Tuesday, September 30, 2008

Same Old Song

One of the first subjects taught in any course for prospective spooks is the intelligence cycle. It's a closed-loop, continuous system that begins with intelligence requirements. That, in turn, drives collection, which is followed by processing, analysis, dissemination and feedback. The receipt of feedback (at least in theory) drives new or modified requirements, starting the cycle anew.

From a management perspective, the real intelligence cycle goes something like this. You start with an intel calamity, an event like 9-11, the Japanese attack on Pearl Harbor, or the Tet Offensive in Vietnam. The disaster is inevitably followed by demands for "answers" and "accountability," from politicians. That leads to Congressional investigations and reports from blue ribbon commissions, who usually identify long-standing problems in the intelligence community.

In response, the White House and Congress implement a laundry list of "reforms," aimed at preventing similar debacles in the future. The legislative mandates are usually accompanied by spending increases for required reforms. After that, the intelligence agencies set off again, with little effort by the administration (or Congress) to make sure that the "fixes" are actually working. That period of benign neglect typically lasts until the next cataclysmic intel failure, which starts the reform process anew.
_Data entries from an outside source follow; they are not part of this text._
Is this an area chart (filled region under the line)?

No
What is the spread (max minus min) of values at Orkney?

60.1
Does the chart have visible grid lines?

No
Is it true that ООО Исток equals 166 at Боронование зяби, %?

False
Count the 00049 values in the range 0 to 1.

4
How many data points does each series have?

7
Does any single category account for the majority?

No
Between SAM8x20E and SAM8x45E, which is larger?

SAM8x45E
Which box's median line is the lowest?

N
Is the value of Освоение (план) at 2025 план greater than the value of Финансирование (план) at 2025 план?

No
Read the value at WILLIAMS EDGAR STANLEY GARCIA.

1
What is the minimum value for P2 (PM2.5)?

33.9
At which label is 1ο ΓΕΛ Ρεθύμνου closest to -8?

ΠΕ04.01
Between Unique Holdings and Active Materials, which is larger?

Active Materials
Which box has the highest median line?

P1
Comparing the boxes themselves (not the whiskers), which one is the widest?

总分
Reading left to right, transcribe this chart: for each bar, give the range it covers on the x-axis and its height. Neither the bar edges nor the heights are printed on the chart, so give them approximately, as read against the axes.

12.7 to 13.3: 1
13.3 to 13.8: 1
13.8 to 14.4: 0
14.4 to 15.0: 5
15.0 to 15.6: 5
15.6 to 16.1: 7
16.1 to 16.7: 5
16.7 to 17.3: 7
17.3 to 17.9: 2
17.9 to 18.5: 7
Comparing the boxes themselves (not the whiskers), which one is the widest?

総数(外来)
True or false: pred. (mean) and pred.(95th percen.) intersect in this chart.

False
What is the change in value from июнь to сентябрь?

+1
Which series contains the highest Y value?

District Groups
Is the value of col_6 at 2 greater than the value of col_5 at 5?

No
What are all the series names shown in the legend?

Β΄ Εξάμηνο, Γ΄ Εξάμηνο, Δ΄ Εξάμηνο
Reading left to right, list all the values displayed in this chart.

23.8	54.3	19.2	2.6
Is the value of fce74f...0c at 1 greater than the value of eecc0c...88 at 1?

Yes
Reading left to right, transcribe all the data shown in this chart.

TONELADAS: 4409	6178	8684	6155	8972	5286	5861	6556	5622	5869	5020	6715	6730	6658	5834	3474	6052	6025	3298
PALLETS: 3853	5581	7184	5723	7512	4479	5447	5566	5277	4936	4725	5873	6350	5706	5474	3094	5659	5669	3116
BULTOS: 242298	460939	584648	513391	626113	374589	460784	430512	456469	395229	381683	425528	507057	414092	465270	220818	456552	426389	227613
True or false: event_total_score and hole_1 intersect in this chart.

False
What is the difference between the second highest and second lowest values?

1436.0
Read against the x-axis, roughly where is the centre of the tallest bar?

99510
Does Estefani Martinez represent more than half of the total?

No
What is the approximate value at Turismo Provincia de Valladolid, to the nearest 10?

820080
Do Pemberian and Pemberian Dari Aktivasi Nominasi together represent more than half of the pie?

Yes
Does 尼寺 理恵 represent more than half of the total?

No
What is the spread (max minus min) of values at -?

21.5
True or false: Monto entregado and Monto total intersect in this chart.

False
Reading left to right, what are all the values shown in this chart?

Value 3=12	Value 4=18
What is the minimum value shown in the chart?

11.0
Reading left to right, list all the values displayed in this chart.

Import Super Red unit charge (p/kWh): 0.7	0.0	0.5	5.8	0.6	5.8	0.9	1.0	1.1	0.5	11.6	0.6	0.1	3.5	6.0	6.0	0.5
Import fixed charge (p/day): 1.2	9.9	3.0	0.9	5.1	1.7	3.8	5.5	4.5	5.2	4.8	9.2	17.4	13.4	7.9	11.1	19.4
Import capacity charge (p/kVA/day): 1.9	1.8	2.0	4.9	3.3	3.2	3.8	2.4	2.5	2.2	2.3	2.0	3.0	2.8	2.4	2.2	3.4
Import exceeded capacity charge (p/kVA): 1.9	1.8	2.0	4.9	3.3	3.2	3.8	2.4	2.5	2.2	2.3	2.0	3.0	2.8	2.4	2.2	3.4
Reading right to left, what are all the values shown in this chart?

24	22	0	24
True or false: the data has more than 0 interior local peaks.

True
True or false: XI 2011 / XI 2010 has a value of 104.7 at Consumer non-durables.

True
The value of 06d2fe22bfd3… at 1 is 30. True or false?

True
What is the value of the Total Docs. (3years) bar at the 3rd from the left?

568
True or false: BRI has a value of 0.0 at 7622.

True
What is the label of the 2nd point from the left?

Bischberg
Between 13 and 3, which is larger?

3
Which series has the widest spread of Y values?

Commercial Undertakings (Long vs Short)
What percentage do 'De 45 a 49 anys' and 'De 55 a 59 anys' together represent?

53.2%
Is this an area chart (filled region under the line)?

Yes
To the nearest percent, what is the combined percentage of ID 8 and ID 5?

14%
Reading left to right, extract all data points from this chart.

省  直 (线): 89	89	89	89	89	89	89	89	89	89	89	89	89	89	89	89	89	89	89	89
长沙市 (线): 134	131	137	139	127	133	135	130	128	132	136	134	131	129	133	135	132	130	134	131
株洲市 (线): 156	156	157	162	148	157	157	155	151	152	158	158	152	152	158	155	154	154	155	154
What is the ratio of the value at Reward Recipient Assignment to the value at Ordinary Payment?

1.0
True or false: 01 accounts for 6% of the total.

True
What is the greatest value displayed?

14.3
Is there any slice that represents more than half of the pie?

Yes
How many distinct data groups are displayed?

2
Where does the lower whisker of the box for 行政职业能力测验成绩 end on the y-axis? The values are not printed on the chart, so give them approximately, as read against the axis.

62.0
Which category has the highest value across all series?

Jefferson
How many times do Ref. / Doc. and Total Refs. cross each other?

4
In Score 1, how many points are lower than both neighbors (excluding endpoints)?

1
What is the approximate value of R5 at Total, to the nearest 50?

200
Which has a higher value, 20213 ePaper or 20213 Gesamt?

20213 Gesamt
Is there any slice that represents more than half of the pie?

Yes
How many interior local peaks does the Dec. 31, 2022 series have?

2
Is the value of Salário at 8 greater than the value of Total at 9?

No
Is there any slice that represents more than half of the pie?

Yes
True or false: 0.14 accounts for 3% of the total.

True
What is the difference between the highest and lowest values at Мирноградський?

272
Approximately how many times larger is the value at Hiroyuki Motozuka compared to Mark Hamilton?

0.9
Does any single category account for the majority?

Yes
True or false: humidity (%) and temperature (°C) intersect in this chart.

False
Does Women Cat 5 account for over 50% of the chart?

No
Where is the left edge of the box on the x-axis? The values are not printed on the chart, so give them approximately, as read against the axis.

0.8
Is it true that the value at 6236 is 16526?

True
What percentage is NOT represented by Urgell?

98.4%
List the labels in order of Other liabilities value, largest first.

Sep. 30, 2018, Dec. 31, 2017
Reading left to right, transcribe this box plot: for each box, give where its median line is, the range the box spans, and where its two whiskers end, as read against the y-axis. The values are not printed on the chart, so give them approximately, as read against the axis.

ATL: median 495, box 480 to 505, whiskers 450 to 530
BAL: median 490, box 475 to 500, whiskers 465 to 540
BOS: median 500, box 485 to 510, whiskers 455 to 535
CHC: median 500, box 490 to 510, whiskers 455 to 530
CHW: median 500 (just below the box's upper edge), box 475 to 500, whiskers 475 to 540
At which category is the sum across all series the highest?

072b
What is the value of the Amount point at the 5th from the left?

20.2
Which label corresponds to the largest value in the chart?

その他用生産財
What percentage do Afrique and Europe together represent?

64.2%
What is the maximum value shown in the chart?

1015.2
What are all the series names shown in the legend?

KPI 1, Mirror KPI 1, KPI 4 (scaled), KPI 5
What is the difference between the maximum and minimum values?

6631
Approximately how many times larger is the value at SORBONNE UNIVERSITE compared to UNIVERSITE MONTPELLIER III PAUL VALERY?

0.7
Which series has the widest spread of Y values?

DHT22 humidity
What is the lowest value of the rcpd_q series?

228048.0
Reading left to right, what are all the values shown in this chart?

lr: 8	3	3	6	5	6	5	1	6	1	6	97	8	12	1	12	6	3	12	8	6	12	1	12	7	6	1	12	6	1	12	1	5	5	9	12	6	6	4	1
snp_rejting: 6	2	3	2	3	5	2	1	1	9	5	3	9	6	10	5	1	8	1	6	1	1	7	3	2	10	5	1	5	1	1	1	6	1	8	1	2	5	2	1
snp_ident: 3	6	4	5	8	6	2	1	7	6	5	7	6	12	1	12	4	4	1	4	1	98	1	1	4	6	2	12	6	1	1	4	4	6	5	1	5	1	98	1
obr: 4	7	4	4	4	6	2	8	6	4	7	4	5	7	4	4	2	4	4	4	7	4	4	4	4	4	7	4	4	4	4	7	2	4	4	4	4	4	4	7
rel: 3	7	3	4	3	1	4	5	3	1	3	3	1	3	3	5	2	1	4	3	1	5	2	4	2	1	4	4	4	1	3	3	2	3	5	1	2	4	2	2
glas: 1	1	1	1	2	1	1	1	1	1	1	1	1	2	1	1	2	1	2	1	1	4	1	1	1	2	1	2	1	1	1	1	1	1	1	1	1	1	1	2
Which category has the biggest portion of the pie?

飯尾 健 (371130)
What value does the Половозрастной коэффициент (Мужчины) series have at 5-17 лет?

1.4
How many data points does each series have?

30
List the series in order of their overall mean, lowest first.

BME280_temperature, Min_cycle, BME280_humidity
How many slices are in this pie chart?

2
If you need proof of this model in operation, look no further than Tuesday's report in the Washington Times. According to national security correspondent Bill Gertz, a former senior intelligence official has revealed that the nation's counter-intelligence efforts remain fragmented and weak, despite a series of spy scandals over the past two decades, and supposed efforts to fix the problems:

Michelle Van Cleave, the former U.S. national counterintelligence executive, stated in the report that the FBI, CIA and other federal counterspy units lack both a needed focus and strategy for thwarting the growing foreign intelligence threat.

"Our counterintelligence capabilities are in decay. Instead of leadership and strategic coherence, the [director of national intelligence's] office has given us more bureaucracy," Miss Van Cleave said in an interview.

"Hostile intelligence activities are a national security challenge of the first order," Miss Van Cleave said. "The new administration will need to go back to first principles and be willing to make some major changes, in order to build a genuine strategic counterintelligence capability for the United States."

[snip]

Release of the report follows a recent letter to Congress from former FBI agent Terry D. Turchie, a counterintelligence official posted to an Energy Department nuclear weapons laboratory, warning of "potentially catastrophic consequences" as the result of a downgrading of counterintelligence at the Lawrence Livermore National Laboratory.

Reforms that focused on intelligence rather than counterintelligence "opened the way for major security breaches involving [Department of Energy] installations and personnel in the future," said the Sept. 1 letter to Rep. John D. Dingell, Michigan Democrat and chairman of the House Committee on Energy and Commerce.

The 88-page report was authored by Miss Van Cleave for the private Project on National Security Reform, a nonprofit and nonpartisan group that, according to its Web site, works to modernize and improve U.S. national security.

As Mr. Gertz notes, the National Counterintelligence Executive was established in 2001, a direct response to damaging spy cases involving former FBI agent Robert Hanssen and CIA officer Aldrich Ames. Both men betrayed sensitive human intelligence sources to the Russians (in exchange for money), resulting in the loss of critical reporting assets.

Creation of the counterintelligence post was supposed to reinvigorate efforts to find traitors and enemy spies. But, as you might expect, the reform program became bogged down in bureaucracy and turf wars. Ms. Van Cleave, who headed the office from 2003-2006, says those barriers still remain, and have prevented the U.S. from launching a "strategic" program against hostile intelligence agencies and their operatives.

Meanwhile, our adversaries have ramped up their collection efforts against U.S. targets. In his article, Bill Gertz notes that the Director of National Intelligence, retired Admiral Mike McConnell, recently told Congress that spying activities by Moscow and Beijing are
"reaching Cold War levels."


But, without the necessary leadership--from someone who can stop the in-fighting--our counterintelligence efforts will remain largely hollow and toothless. No wonder the Chinese and Russians are so anxious to expand their espionage operations in the United States.

It's also a sure bet that Ms. Van Cleave's warning will be ignored--until the next major spy scandal breaks. That's how the real intelligence cycle works.